Each line below that holds the word "VEŠTICA" counts toward the answer; reply with the total number only.
[MATERIAL FOR THIS TASK Boundary: Start]
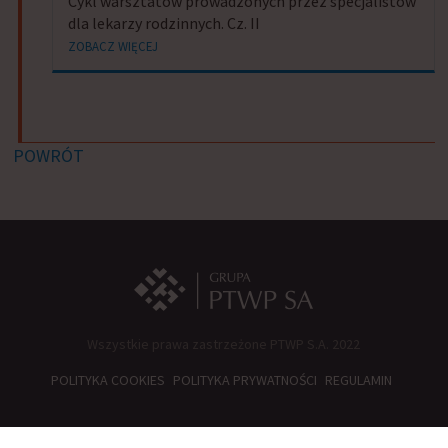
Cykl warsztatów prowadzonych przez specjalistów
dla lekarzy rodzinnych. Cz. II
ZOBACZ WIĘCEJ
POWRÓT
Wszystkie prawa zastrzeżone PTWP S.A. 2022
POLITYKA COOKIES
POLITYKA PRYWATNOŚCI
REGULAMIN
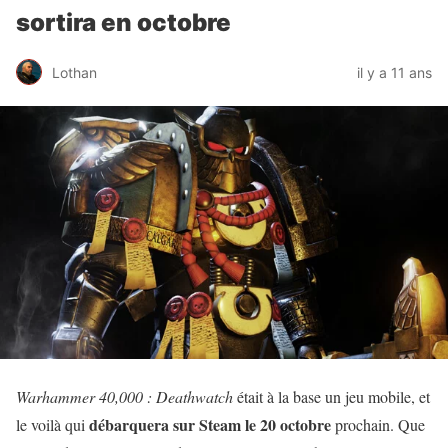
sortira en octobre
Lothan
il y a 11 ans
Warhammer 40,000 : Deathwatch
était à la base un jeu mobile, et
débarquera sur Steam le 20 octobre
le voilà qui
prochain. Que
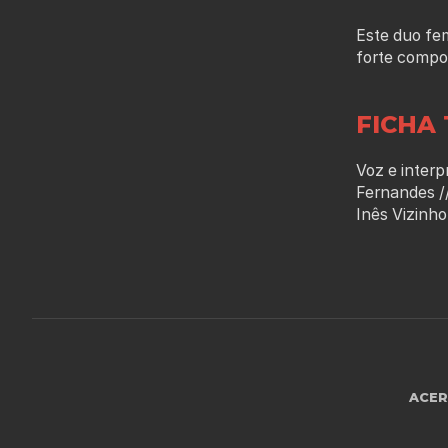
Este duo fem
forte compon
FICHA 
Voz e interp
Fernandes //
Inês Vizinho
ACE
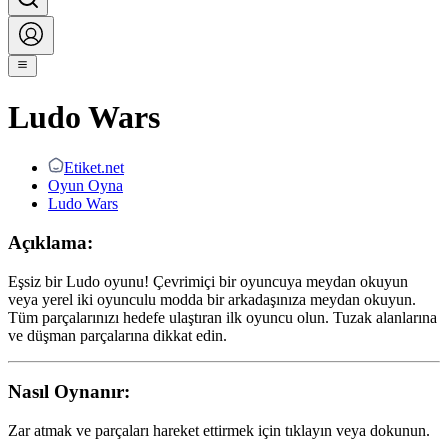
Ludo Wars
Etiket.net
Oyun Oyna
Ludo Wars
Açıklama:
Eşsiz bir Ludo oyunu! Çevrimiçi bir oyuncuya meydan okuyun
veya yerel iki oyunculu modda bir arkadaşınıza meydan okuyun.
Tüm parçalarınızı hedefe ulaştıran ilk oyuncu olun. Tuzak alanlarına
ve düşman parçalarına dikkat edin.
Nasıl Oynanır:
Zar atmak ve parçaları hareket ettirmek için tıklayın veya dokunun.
[MATERIAL FOR THIS TASK Boundary: End]
[MATERIAL FOR THIS TASK Boundary: Start]
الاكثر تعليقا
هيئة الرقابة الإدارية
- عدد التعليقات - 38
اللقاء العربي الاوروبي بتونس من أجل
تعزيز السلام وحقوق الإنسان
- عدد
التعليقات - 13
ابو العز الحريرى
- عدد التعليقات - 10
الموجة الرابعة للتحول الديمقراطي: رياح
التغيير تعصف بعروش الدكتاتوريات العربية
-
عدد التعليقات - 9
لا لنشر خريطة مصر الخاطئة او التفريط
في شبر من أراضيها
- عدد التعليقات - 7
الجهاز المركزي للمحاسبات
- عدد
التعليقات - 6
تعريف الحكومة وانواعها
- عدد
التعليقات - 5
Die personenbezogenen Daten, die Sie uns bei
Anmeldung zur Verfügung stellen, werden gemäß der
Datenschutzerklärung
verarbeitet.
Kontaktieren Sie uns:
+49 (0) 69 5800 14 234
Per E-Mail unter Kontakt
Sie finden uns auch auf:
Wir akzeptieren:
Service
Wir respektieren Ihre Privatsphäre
[MATERIAL FOR THIS TASK Boundary: End]
[MATERIAL FOR THIS TASK Boundary: Start]
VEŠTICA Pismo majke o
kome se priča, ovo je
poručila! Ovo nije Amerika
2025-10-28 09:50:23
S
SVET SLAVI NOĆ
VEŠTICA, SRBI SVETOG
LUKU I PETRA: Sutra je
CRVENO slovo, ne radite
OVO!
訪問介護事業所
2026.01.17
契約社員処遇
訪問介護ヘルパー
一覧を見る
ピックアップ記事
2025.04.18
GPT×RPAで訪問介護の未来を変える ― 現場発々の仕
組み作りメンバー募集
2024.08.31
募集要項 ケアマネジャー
[MATERIAL FOR THIS TASK Boundary: End]
#### ANSWER FOR THE TASK:
2